A IV Jornada da Seção Nordeste foi uma jornada viva que nos permitiu testemunhar os efeitos da instituição e da sua imersão no vibrar dos corpos, experimentados desde a riqueza das Jornadas Clínicas, que foram celebradas vivamente com o coco de roda que deu destino às vibrações analíticas produzidas durante o dia de trabalho, até as plenárias que trouxeram uma caracterização inédita, composta por membros de outras seções da EBP, participantes da Nova Política da Juventude, Membros da Seção Nordeste e Membros da EOL, que nos permitiu recolher um produto de uma jornada de trabalho a partir do múltiplo que compõe a Escola una. Para finalizar, comemoramos o produto de uma longa jornada de trabalho analítico, movimentando o corpo no compasso da dança da festa REALce.

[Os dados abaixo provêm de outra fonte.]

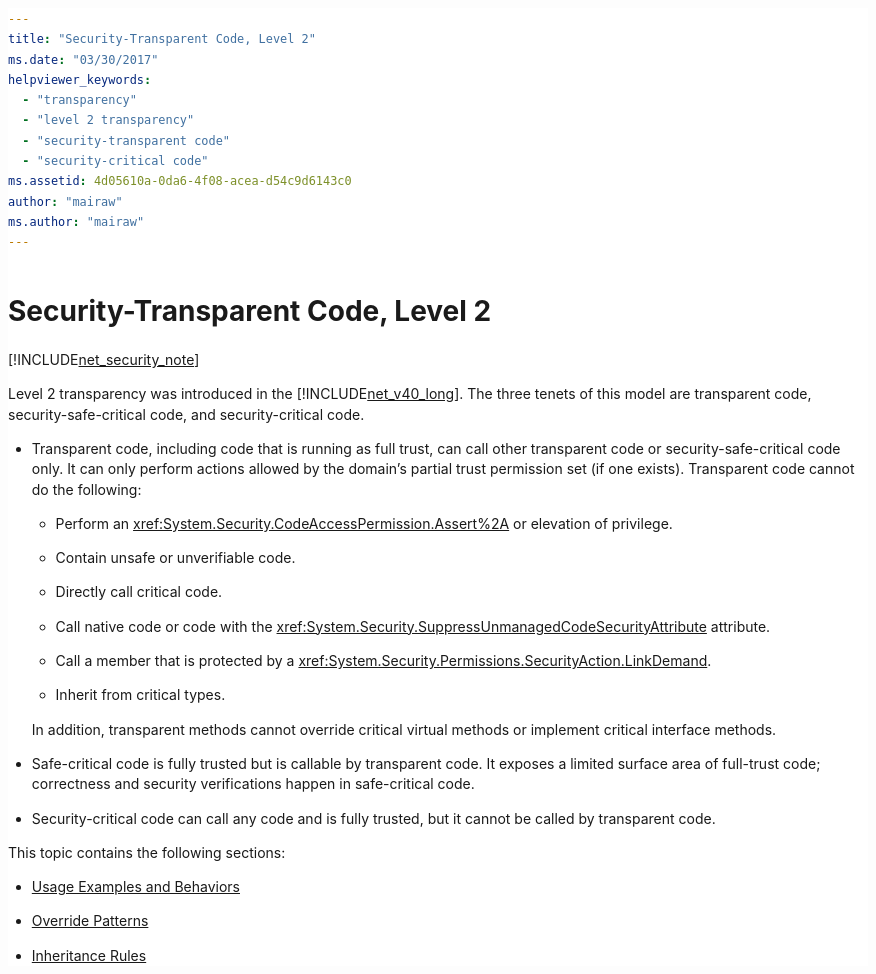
```yaml
---
title: "Security-Transparent Code, Level 2"
ms.date: "03/30/2017"
helpviewer_keywords: 
  - "transparency"
  - "level 2 transparency"
  - "security-transparent code"
  - "security-critical code"
ms.assetid: 4d05610a-0da6-4f08-acea-d54c9d6143c0
author: "mairaw"
ms.author: "mairaw"
---
```

# Security-Transparent Code, Level 2
<a name="top"></a>
[!INCLUDE[net_security_note](../../../includes/net-security-note-md.md)]  
  
 Level 2 transparency was introduced in the [!INCLUDE[net_v40_long](../../../includes/net-v40-long-md.md)]. The three tenets of this model are transparent code, security-safe-critical code, and security-critical code.  
  
-   Transparent code, including code that is running as full trust, can call other transparent code or security-safe-critical code only. It can only perform actions allowed by the domain’s partial trust permission set (if one exists). Transparent code cannot do the following:  
  
    -   Perform an <xref:System.Security.CodeAccessPermission.Assert%2A> or elevation of privilege.  
  
    -   Contain unsafe or unverifiable code.  
  
    -   Directly call critical code.  
  
    -   Call native code or code with the <xref:System.Security.SuppressUnmanagedCodeSecurityAttribute> attribute.  
  
    -   Call a member that is protected by a <xref:System.Security.Permissions.SecurityAction.LinkDemand>.  
  
    -   Inherit from critical types.  
  
     In addition, transparent methods cannot override critical virtual methods or implement critical interface methods.  
  
-   Safe-critical code is fully trusted but is callable by transparent code. It exposes a limited surface area of full-trust code; correctness and security verifications happen in safe-critical code.  
  
-   Security-critical code can call any code and is fully trusted, but it cannot be called by transparent code.  
  
 This topic contains the following sections:  
  
-   [Usage Examples and Behaviors](#examples)  
  
-   [Override Patterns](#override)  
  
-   [Inheritance Rules](#inheritance)  
  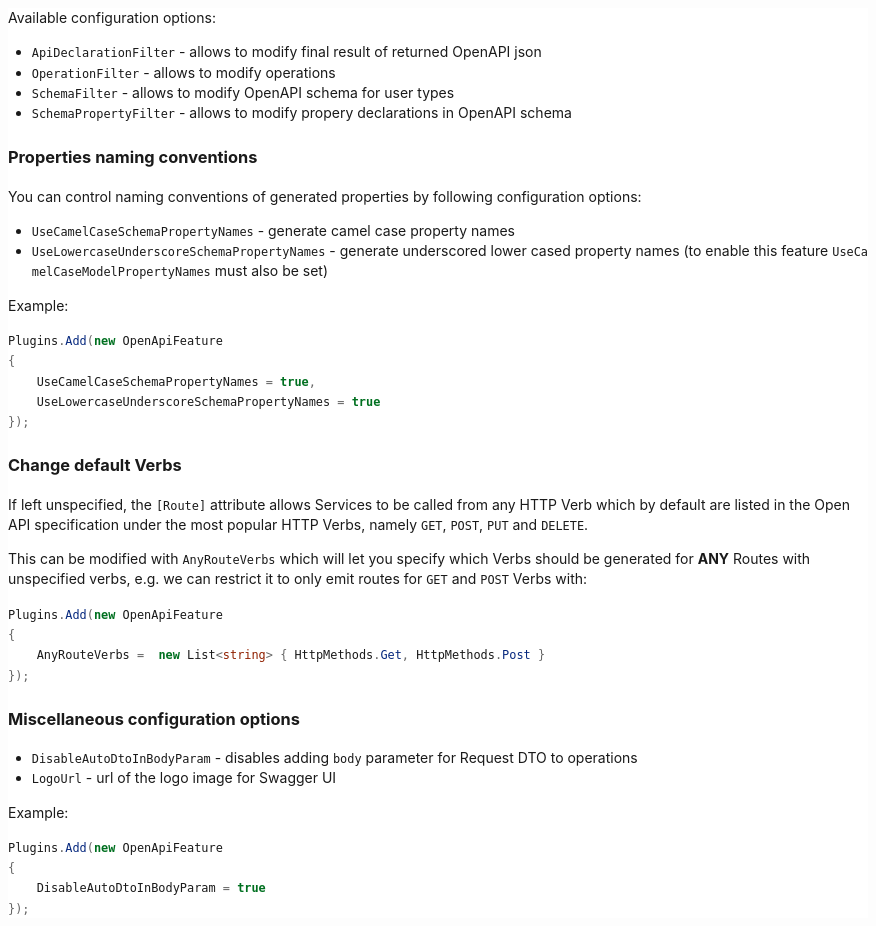 Available configuration options:

- `ApiDeclarationFilter` - allows to modify final result of returned OpenAPI json
- `OperationFilter` - allows to modify operations
- `SchemaFilter` - allows to modify OpenAPI schema for user types
- `SchemaPropertyFilter` - allows to modify propery declarations in OpenAPI schema

### Properties naming conventions

You can control naming conventions of generated properties by following configuration options:

- `UseCamelCaseSchemaPropertyNames` - generate camel case property names
- `UseLowercaseUnderscoreSchemaPropertyNames` - generate underscored lower cased property names (to enable this feature `UseCamelCaseModelPropertyNames` must also be set) 

Example:

```csharp
Plugins.Add(new OpenApiFeature
{
    UseCamelCaseSchemaPropertyNames = true,
    UseLowercaseUnderscoreSchemaPropertyNames = true
});
```

### Change default Verbs

If left unspecified, the `[Route]` attribute allows Services to be called from any HTTP Verb which by default 
are listed in the Open API specification under the most popular HTTP Verbs, namely `GET`, `POST`, `PUT` and `DELETE`.

This can be modified with `AnyRouteVerbs` which will let you specify which Verbs should be generated 
for **ANY** Routes with unspecified verbs, e.g. we can restrict it to only emit routes for `GET` and `POST` Verbs with:

```csharp
Plugins.Add(new OpenApiFeature
{
    AnyRouteVerbs =  new List<string> { HttpMethods.Get, HttpMethods.Post }
});
```

### Miscellaneous configuration options

- `DisableAutoDtoInBodyParam` - disables adding `body` parameter for Request DTO to operations
- `LogoUrl` - url of the logo image for Swagger UI

Example:

```csharp
Plugins.Add(new OpenApiFeature
{
    DisableAutoDtoInBodyParam = true
});
```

Os convidados puderam compor uma parte importante desse encontro, uma vez que pudemos ouvir algo da língua materna mas também se aventurar pela língua do outro, algo que na prática clínica é imprescindível. Nesse sentido, em meio aos desafios da língua do Outro, fomos orientados por uma língua em comum: a causa analítica. Uma causa em comum e que move as comissões que estão por trás de cada jornada: que a psicanálise continue sendo causa de desejo, e que sua transmissão possa se dar nesse encontro anual que dá cor aos esboços e linhas de trabalho delineadas durante o ano. Por fim, diria que a melhor ressonância da nossa jornada foi o gostinho de quero mais. Ufa! Ainda bem!
[1] TARRAB; Mauricio. El decir y lo real: hacer escuchar lo que está escrito. Buenos Aires: Grama Ediciones, 2023. p. 50.
[2] MILLER; Jacques-Alain. El nascimento del campo freudiano. Buenos Aires: Paidós, 2023. p.124.